If $p=2^n-1$ is prime, therefore $2^{n-1}·(2^n-1)$ is perfect

Question

If $p=2^n-1$ is prime, therefore $2^{n-1}·(2^n-1)$ is perfect.

Well I would want to prove that but I don't really know where to start. Any ideas?

Answer 1

So you want to know how this formula is resulted!

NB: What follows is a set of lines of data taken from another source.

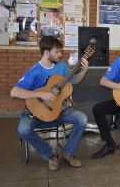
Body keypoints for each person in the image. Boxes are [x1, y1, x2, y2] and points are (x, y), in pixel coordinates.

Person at [11, 35, 89, 171]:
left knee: (81, 118)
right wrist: (39, 93)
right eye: (57, 51)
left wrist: (84, 70)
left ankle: (68, 153)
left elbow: (74, 81)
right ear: (46, 52)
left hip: (58, 110)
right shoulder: (34, 71)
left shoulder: (62, 66)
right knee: (22, 129)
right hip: (37, 112)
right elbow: (14, 92)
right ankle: (50, 154)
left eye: (60, 51)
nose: (60, 54)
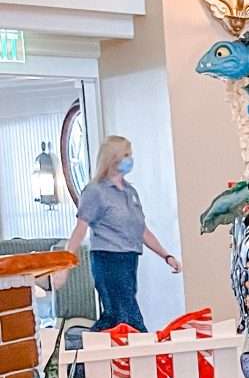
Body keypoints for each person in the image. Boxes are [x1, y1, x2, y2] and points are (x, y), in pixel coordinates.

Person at [65, 135, 182, 332]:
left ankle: (86, 356)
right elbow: (81, 227)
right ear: (113, 158)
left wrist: (166, 255)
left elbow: (142, 230)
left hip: (129, 259)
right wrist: (66, 261)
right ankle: (144, 350)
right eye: (126, 155)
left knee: (114, 317)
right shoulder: (96, 191)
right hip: (108, 259)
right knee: (126, 315)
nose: (130, 159)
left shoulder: (130, 192)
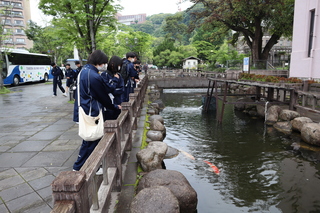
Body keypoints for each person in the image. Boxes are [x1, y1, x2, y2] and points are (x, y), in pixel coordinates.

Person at [73, 50, 119, 173]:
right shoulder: (93, 76)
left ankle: (88, 166)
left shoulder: (85, 71)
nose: (104, 65)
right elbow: (102, 96)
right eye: (103, 63)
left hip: (84, 107)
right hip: (90, 111)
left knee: (91, 140)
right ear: (99, 62)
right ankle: (78, 167)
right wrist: (113, 107)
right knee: (91, 140)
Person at [101, 56, 124, 120]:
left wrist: (113, 90)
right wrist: (115, 80)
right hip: (108, 104)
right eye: (118, 65)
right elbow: (107, 89)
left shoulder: (119, 75)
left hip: (118, 102)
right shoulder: (104, 75)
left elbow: (121, 89)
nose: (119, 67)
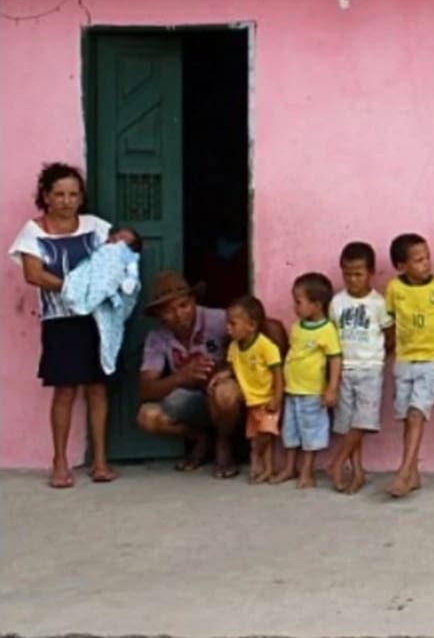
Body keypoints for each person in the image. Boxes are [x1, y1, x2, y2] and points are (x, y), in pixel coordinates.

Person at [9, 162, 116, 488]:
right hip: (60, 321)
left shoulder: (96, 227)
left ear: (81, 196)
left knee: (97, 388)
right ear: (46, 196)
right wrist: (75, 290)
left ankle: (100, 460)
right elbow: (33, 274)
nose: (67, 201)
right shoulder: (34, 232)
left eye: (73, 194)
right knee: (66, 390)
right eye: (59, 194)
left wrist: (97, 293)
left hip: (97, 319)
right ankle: (60, 461)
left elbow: (113, 262)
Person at [136, 270, 287, 478]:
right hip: (192, 402)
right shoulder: (157, 337)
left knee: (224, 392)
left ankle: (223, 442)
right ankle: (201, 439)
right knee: (147, 417)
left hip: (228, 397)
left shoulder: (218, 319)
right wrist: (182, 376)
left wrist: (275, 380)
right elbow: (146, 390)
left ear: (193, 301)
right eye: (169, 311)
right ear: (159, 316)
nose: (180, 315)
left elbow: (270, 326)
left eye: (184, 305)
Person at [386, 233, 434, 498]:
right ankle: (413, 473)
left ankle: (404, 471)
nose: (426, 263)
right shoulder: (394, 289)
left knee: (416, 413)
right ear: (402, 266)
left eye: (427, 258)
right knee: (406, 418)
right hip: (404, 360)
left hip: (432, 360)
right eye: (419, 260)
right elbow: (390, 321)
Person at [328, 242, 394, 494]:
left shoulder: (378, 303)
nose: (353, 279)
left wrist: (377, 358)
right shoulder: (337, 302)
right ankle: (357, 471)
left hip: (370, 370)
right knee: (348, 424)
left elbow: (390, 335)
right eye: (347, 274)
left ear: (371, 272)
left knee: (363, 422)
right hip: (344, 369)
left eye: (358, 274)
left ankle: (337, 463)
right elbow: (332, 336)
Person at [272, 273, 342, 488]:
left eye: (298, 302)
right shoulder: (297, 327)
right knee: (290, 432)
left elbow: (334, 359)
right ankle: (289, 467)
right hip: (292, 391)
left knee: (311, 433)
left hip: (312, 392)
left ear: (317, 305)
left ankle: (307, 471)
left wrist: (331, 388)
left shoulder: (327, 330)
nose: (295, 306)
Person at [61, 226, 142, 377]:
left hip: (110, 296)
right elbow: (92, 265)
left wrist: (127, 280)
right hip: (91, 298)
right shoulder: (100, 249)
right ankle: (87, 298)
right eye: (117, 236)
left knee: (109, 329)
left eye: (123, 239)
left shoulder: (125, 254)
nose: (118, 240)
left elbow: (126, 270)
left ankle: (108, 359)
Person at [219, 296, 282, 483]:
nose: (227, 328)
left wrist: (277, 397)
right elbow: (232, 368)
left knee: (262, 438)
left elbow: (278, 373)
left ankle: (255, 459)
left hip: (268, 400)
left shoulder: (266, 347)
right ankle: (267, 469)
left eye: (233, 323)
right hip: (252, 402)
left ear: (252, 325)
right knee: (265, 438)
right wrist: (222, 376)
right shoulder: (234, 347)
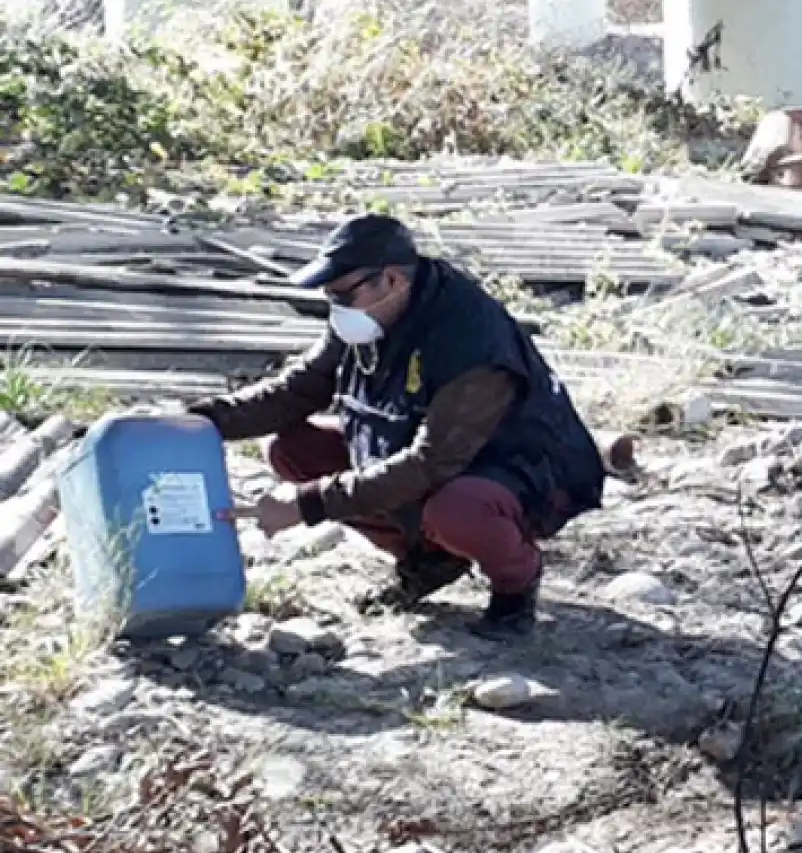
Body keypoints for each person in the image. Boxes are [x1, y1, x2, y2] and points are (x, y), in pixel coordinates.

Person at [187, 214, 607, 639]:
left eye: (341, 294)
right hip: (419, 451)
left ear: (390, 280)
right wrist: (201, 421)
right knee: (293, 450)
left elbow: (432, 462)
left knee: (457, 509)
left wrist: (306, 505)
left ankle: (516, 584)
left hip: (514, 468)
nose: (334, 307)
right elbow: (297, 391)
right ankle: (429, 559)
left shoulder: (472, 340)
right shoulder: (367, 316)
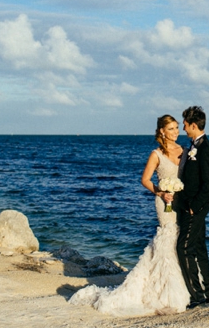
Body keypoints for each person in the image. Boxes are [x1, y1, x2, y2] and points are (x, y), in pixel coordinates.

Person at [68, 115, 190, 316]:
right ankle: (167, 292)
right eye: (171, 129)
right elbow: (145, 179)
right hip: (165, 203)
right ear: (162, 131)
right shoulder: (156, 154)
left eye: (177, 128)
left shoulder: (185, 152)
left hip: (182, 203)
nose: (176, 132)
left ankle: (185, 284)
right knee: (167, 240)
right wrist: (160, 192)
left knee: (181, 240)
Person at [171, 105, 209, 309]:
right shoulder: (193, 146)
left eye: (185, 124)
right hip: (187, 205)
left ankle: (197, 296)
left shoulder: (205, 148)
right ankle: (207, 293)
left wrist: (194, 207)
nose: (183, 127)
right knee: (198, 247)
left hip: (195, 208)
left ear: (194, 125)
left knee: (184, 248)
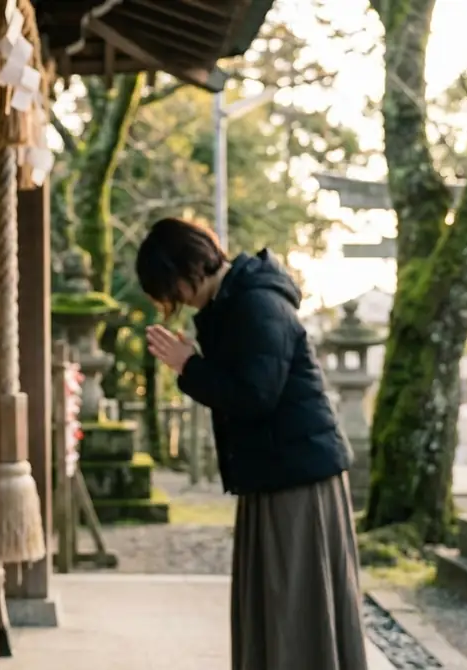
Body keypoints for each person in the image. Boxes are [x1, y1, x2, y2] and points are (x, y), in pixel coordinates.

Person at [136, 217, 367, 670]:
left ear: (190, 266)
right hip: (275, 473)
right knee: (277, 605)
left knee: (296, 605)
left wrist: (190, 367)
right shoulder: (234, 303)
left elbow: (255, 395)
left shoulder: (258, 302)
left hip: (299, 478)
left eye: (171, 288)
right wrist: (194, 365)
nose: (175, 302)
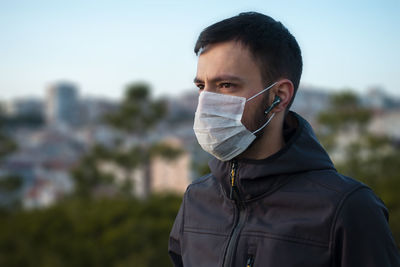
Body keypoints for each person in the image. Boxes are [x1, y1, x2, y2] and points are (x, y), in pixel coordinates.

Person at [168, 12, 400, 267]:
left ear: (279, 95)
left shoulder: (347, 208)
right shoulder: (196, 199)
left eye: (225, 85)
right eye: (202, 86)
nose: (206, 103)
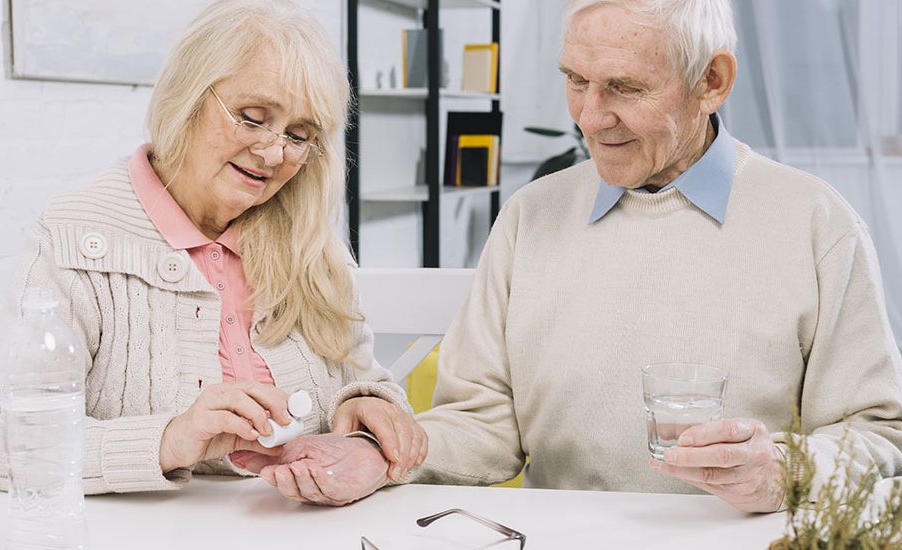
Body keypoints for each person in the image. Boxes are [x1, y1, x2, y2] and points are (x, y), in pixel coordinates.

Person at [315, 0, 902, 512]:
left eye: (625, 87)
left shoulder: (816, 222)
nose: (590, 118)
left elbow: (879, 432)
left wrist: (782, 469)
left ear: (712, 81)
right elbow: (481, 424)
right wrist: (379, 453)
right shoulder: (530, 215)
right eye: (576, 80)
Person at [0, 0, 425, 503]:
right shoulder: (74, 235)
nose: (274, 154)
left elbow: (366, 386)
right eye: (253, 118)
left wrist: (368, 423)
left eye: (298, 136)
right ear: (186, 95)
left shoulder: (310, 239)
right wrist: (168, 439)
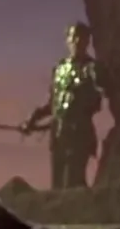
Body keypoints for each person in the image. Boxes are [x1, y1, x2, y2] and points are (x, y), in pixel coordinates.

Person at [20, 23, 105, 190]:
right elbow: (53, 103)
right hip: (59, 133)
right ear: (67, 40)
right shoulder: (60, 69)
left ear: (87, 41)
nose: (76, 41)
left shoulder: (92, 68)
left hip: (79, 133)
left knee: (74, 181)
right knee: (57, 183)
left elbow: (98, 99)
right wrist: (33, 119)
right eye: (73, 36)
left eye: (81, 37)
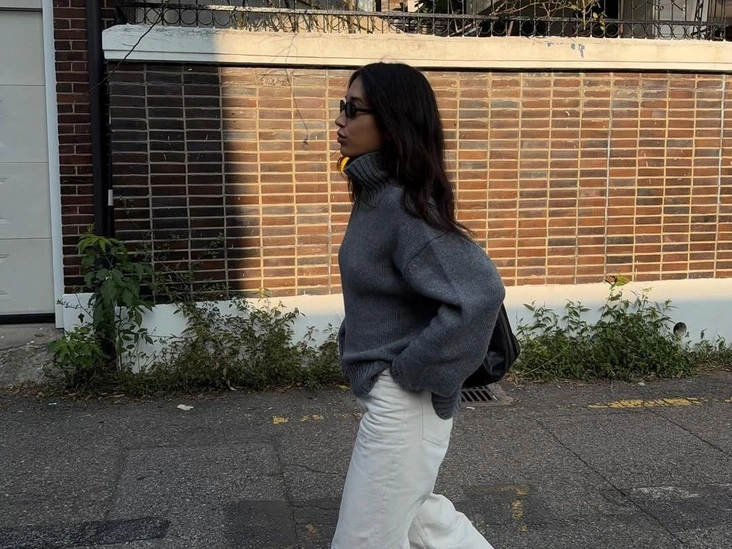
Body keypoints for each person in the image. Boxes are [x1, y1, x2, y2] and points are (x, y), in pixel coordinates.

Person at [332, 61, 506, 549]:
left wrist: (411, 371)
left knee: (362, 541)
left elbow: (480, 294)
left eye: (354, 109)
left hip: (405, 406)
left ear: (392, 121)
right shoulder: (376, 197)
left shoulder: (402, 207)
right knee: (423, 522)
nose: (340, 119)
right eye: (342, 106)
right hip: (393, 400)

This is based on assumption that the required perfect number N is a multiple like $a^{\alpha}$ of a Mersenne prime $2^n-1$:

$N=a^{\alpha}(2^n-1)$

$\sigma_N=S_{a^{\alpha}}\times S_{2^n-1}$

Where S is the sum of divisors, we have:

$S_{a^{\alpha}}=\frac{a^{\alpha +1}-1}{a-1}$

And $S_{2^n-1}=2^n-1+1=2^n$

Because $2^n-1$is prime and it's divisors is itself and the number 1. Therefore we may write:

$S_N=2^n \times \frac{a^{\alpha+1}-1}{a-1}$

Now due to the definition of perfect number we must have:

$S_N=2 N$ ⇒ $2^n \times \frac{a^{\alpha+1}-1}{a-1}=2 a^{\alpha}(2^n-1)$

It can easily been seen that if $a=2$ we will have:

$S_N=2^n \times \frac{2^{\alpha+1}-1}{2-1}=2 \times2^{\alpha}(2^n-1)$

Or

$2^n(2^{\alpha+1}-1)=2^{\alpha +1}(2^n-1)$

Which results in $n=\alpha+1$ and gives the general form of perfect numbers as:

$N=2^{n-1}(2^n -1)$